I suspect that group that will most likely challenge this in the courts, or press a case with Congress is going to be the zinc and copper mining lobbyists. At least according to the NY Times, that is the reason that we still have peenies years after most other countries have dropped the coin.
We need to limit the flow of money to politicians and long before now we might have solved two problems at the same time, pennies, and Trump.
it’s eminently stupid because it’s Congress’s job. They could do this in a day if they wanted. Republicans have full control. Why a co-equal branch of government has decided to be a lap dog to a wannabe king is beyond me.
It’s amazing how something so obviously wasteful, producing a penny that costs more than it’s worth, has continued for so long simply because politicians lacked the will to act. Congress has had decades to fix this issue, yet it took Trump, once again, to do what should have been done ages ago. The numbers speak for themselves: over $85 million wasted last year alone on minting pennies. And let’s not forget, the nickel is even worse!
Predictably, NYT readers are completely missing the point. The Times wants to make this about Trump overreach instead of focusing on the real issue: why has Congress ignored this problem for years? Because, as usual, they’re beholden to special interests in this case, the zinc and copper lobbies. That’s why we’ve kept minting these useless coins while other nations, like Canada, moved on over a decade ago.
To those complaining about how this was done spare me the faux outrage. If Congress wanted to act, they could’ve done it years ago, yet they haven’t. If they want to challenge it now, let them explain why wasting taxpayer money is a hill they want to die on. Meanwhile, anyone still reading the NYT to “understand” what’s going on in this country is at a serious disadvantage. They’re being fed narratives instead of facts.
At the end of the day, this is just another example of Trump cutting through bureaucracy and delivering results, while his critics who’ve done nothing to fix the problem—whine about process. And that is my 2 cents worth, or actually 7.4 cents!!
The NY Times did report on “the real issue” a few years ago. That’s why I know about the effect of lobbying dollars on this particular issue.
As for Trumps overreach, you’d have to be completely ignorant of how the constitution and the founding fathers envisioned the government is supposed to function. You don’t need a newspaper to tell you this is not the way the federal government works. Congress has indeed broken their oath and are making themselves irrelevant while help shape an autocrat.

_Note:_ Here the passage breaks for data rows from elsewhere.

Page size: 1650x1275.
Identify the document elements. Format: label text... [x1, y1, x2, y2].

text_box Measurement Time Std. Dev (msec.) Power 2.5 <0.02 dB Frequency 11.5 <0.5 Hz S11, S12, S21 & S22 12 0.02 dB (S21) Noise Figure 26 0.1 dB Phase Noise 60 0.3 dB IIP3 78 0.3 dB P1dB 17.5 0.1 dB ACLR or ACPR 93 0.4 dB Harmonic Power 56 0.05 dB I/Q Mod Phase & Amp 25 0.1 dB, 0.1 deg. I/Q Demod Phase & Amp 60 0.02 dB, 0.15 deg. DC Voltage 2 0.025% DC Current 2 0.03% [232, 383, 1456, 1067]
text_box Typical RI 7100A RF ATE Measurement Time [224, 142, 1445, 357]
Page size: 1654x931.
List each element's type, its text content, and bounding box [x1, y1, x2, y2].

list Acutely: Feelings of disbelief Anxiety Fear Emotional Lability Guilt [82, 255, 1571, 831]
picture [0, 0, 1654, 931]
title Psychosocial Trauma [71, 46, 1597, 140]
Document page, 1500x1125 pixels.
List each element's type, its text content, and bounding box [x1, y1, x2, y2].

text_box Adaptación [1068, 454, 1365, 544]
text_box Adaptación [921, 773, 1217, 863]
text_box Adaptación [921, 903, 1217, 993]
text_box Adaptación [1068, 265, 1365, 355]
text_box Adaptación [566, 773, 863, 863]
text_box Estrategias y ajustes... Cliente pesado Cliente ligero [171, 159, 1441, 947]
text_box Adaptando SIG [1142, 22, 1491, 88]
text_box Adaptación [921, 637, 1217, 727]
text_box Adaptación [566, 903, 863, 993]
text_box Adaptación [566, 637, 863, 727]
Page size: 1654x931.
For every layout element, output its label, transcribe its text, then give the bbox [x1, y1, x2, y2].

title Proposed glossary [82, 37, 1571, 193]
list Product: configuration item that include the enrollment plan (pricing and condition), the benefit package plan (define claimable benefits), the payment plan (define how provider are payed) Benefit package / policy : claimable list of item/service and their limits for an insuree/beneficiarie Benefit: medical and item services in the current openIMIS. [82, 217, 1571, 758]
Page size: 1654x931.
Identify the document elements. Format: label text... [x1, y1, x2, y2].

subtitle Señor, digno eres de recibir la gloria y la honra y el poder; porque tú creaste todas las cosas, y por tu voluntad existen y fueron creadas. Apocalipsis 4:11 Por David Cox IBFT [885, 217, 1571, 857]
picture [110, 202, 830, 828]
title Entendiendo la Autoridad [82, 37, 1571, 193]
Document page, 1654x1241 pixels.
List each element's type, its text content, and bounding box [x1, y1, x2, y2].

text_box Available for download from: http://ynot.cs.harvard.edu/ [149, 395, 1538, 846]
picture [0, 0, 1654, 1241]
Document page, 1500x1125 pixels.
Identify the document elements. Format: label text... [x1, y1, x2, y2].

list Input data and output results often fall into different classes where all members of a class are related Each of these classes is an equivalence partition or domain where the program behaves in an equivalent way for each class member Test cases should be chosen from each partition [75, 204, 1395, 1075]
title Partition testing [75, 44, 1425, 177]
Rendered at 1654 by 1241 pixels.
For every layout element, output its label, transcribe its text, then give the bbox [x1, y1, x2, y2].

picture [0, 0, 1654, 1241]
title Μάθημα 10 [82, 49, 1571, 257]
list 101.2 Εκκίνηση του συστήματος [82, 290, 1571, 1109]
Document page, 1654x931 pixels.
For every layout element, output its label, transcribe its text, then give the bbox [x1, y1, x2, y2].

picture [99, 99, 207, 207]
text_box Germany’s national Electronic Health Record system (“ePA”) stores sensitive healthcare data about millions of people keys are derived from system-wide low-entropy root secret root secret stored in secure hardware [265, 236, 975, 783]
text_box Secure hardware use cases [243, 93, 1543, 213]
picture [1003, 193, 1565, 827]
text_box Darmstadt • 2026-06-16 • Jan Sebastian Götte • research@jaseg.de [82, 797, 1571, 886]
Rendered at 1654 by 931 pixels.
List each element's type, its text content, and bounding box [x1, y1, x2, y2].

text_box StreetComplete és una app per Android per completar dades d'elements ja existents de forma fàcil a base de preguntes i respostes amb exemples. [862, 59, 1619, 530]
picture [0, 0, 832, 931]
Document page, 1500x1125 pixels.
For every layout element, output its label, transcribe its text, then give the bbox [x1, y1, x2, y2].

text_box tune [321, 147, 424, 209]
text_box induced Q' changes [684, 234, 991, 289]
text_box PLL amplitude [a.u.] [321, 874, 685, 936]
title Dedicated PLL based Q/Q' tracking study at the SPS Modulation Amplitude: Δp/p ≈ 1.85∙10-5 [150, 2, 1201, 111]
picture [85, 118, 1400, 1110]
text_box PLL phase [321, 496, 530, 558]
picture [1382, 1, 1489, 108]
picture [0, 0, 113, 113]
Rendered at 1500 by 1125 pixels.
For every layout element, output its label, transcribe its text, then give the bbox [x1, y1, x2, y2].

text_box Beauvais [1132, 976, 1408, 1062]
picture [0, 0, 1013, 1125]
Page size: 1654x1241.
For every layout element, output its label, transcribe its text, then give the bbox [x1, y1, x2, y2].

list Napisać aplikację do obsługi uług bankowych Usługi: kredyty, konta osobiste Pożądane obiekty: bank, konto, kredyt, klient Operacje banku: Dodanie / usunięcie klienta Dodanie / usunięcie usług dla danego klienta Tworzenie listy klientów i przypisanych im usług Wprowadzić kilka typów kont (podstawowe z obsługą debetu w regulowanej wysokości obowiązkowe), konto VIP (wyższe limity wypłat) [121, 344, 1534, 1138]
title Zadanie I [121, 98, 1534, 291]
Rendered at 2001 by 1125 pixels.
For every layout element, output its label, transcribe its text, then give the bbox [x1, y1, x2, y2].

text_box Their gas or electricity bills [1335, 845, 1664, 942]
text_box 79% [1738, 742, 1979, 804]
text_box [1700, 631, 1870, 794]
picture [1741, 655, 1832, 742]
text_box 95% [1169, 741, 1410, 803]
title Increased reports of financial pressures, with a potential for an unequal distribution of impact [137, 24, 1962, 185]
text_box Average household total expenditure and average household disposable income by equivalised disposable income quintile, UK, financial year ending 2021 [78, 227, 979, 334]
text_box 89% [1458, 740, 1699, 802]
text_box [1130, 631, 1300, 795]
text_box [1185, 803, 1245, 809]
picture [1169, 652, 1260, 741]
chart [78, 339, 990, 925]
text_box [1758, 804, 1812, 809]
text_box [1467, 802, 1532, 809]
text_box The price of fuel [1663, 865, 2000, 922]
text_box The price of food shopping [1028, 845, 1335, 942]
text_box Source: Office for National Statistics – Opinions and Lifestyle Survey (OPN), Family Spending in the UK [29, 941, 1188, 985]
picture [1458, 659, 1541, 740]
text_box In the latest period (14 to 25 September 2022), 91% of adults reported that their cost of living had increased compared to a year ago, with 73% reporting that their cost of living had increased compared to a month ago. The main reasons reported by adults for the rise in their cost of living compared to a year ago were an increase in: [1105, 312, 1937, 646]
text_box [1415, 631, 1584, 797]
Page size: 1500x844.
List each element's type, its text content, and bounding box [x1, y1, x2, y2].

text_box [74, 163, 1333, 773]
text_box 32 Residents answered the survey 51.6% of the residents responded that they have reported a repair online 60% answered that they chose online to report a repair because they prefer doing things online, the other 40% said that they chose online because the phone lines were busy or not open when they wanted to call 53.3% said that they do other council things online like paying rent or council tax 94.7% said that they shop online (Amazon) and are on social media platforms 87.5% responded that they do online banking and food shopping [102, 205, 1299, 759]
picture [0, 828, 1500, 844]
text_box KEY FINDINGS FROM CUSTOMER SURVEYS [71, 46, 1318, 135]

Without a functioning congress we have lost what little say in government. And again back to my final point, dark money and unlimited lobbying money is destroying representative democracy.
Wrong again Dan M. The U.S. Department of the Treasury falls under the executive branch of the federal government. It is responsible for managing government revenue, producing currency, collecting taxes, and overseeing financial institutions. The department is led by the Secretary of the Treasury, who is a member of the President’s Cabinet, and as head of the executive branch he has the right to make changes.
This is something that should have been done a long time ago. How many of the pennies go into hoarders’ stockpiles? Also, many businesses have a penny dish sitting at the checkout to eliminate getting 4 pennies as change.